Records provided: Begin

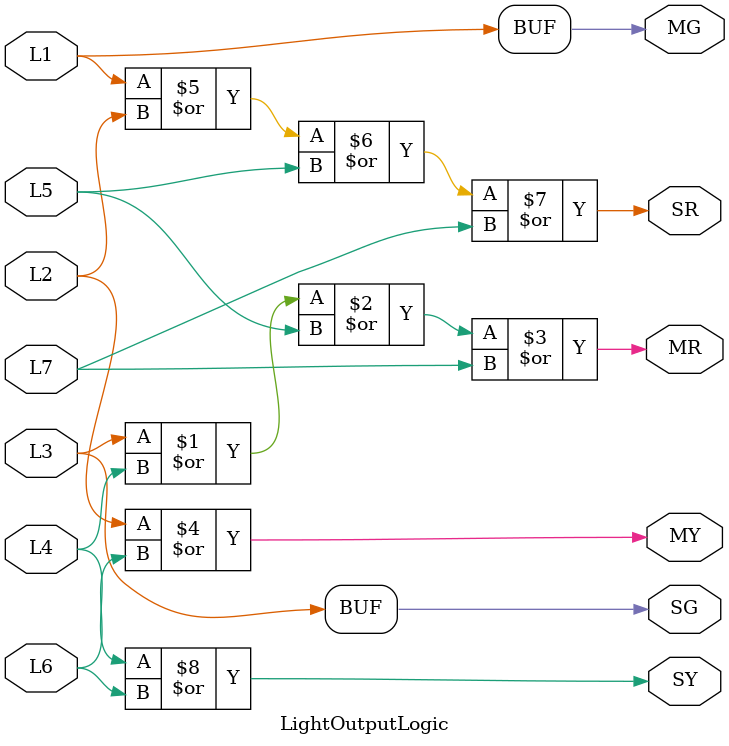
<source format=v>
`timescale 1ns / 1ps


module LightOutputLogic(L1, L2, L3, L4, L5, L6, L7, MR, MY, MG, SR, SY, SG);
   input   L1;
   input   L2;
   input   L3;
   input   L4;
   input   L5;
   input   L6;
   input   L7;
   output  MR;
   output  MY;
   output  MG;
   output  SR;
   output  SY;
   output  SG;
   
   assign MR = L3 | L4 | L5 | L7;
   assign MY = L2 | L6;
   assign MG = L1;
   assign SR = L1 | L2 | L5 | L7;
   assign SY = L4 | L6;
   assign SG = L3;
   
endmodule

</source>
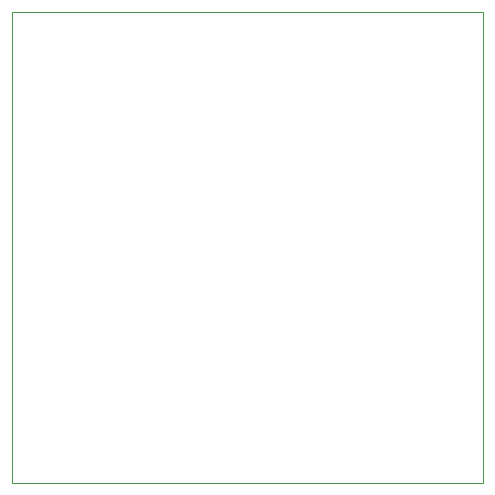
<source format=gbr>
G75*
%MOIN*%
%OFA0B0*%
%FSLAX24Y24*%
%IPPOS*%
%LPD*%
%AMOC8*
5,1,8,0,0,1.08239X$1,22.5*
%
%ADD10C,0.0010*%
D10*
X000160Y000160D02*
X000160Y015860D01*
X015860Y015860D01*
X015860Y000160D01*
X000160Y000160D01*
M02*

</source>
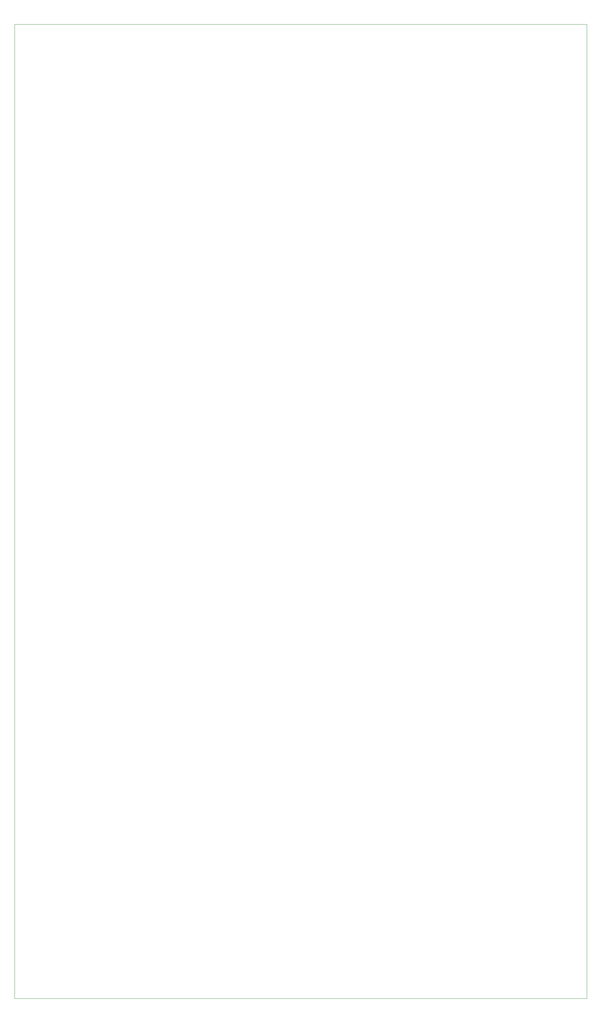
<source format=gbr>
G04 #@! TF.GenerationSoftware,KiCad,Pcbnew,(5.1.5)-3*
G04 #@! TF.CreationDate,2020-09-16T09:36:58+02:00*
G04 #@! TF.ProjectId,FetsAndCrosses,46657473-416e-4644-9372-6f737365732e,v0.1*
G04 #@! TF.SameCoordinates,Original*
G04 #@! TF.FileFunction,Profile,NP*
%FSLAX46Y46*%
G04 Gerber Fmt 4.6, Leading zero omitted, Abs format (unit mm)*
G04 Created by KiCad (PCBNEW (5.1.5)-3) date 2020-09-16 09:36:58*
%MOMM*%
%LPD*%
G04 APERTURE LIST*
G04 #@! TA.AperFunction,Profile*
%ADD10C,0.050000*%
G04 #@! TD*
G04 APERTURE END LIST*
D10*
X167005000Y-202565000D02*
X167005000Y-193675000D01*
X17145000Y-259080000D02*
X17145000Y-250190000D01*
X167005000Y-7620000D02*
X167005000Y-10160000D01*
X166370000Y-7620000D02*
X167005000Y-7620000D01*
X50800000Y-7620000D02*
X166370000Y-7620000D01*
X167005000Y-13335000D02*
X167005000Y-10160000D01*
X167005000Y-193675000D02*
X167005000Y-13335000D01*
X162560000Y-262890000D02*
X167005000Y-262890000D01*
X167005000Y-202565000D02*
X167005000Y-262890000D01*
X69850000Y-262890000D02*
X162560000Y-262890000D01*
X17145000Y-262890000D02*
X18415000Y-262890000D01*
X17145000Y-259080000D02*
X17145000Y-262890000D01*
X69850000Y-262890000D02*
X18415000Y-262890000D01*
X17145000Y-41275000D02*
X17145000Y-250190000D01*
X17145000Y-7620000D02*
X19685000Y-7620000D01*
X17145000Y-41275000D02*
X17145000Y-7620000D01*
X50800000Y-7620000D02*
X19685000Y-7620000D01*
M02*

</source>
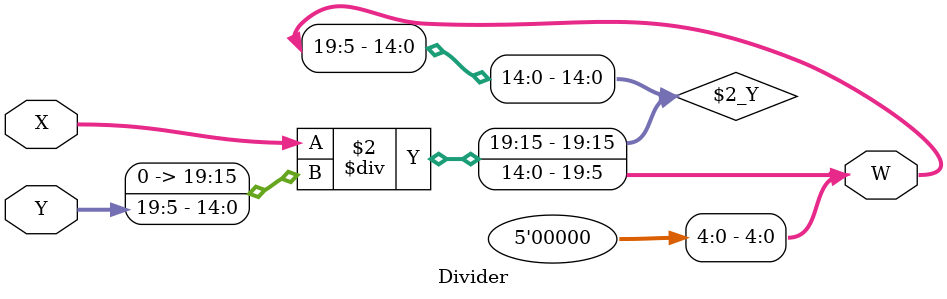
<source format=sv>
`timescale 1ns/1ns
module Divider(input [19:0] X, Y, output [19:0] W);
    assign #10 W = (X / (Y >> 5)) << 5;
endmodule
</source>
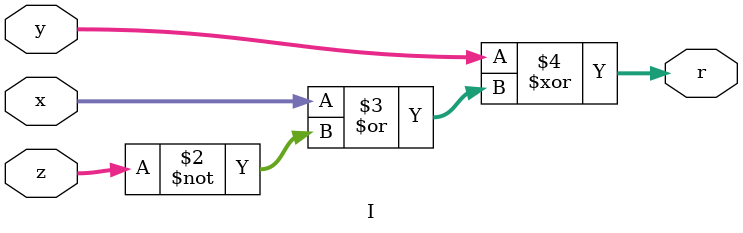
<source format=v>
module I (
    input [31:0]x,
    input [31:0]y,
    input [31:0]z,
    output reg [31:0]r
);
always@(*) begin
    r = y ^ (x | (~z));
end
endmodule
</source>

Records provided: End

To do - Search the data above for the word "APERTURE" and report how many lines contain it, with nothing further.

Response to this exercise - 2